Dalam kondisi seperti itu, hemat saya, adalah baik untuk merenungkan cara "yang lain" ini untuk sedikit mendinginkan situasi. Cara "yang lain" adalah dengan mengubah pola pikir kita yang menganggap banjir sebagai bencana turun-temurun, menjadi "kado" terindah bagi kita, khusunya warga ibu kota, di tahun yang baru ini.Â
"Kado" itu kita maknai sebagai ajakan sederhana untuk kita agar sama-sama menjaga lingkungan di ibu kota agar tetap lestari. Cara sederhana, yaitu tidak membuang sampah di sungai dan selokan-selokan kecil. Justru sampah-sampah yang memadati sungai dan selokan adalah penyebab yang menghabat aliran air. Sampah-sampah yang menumpuk itulah menjadi "bendungan" yang membaut air terus meluap, hingga menyebabkan banjir.

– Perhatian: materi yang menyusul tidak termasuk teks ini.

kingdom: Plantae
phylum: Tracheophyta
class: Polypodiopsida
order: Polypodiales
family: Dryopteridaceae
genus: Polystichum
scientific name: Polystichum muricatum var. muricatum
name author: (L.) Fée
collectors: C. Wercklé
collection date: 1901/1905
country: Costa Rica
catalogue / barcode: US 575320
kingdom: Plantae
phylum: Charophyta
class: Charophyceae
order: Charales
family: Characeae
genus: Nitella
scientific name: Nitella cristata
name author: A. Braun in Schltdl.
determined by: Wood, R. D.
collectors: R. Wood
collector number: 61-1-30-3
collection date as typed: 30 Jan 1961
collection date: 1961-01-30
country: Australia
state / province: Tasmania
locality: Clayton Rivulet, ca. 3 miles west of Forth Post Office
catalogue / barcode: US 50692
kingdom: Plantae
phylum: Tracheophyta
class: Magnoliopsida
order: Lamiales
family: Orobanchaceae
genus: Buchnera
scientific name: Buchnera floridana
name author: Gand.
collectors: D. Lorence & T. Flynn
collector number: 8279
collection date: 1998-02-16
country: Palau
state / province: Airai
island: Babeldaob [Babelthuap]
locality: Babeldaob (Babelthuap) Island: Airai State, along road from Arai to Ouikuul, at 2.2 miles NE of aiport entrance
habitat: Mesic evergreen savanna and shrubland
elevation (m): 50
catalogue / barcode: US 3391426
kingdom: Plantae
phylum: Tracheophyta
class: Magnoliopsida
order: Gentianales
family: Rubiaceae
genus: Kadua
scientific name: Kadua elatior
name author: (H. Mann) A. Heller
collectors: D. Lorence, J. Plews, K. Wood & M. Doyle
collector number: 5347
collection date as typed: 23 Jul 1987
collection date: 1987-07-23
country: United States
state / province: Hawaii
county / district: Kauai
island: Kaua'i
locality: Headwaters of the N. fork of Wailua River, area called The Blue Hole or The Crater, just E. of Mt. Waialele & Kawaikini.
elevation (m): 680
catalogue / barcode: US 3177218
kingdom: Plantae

Banjir adalah "kado" bagi kita. "Kado" itu menjadi "tamparan keras" untuk mendorong kita agar menjaga lingkungan di ibu kota. Jika kita refleksikan bersama ajakan itu, sebenarnya itulah cara-cara jitu untuk mengatasi banjir yang akan datang berikutnya. Jika semua sungai-sungai dan selokan kecil lancar tanpa sumbatan sampah-sampah yang menumpuk, alhasil, aliran air akan lancar menuju pembuangan lepas.
Akhir kata, terimalah "kado" terindah itu, yang adalah banjir! Dengan menerima dan menikmatinya, kiranya ajakan untuk menjaga lingkungan bisa menjadi resolusi kita di tahun baru. Semoga realistis, bukan utopis!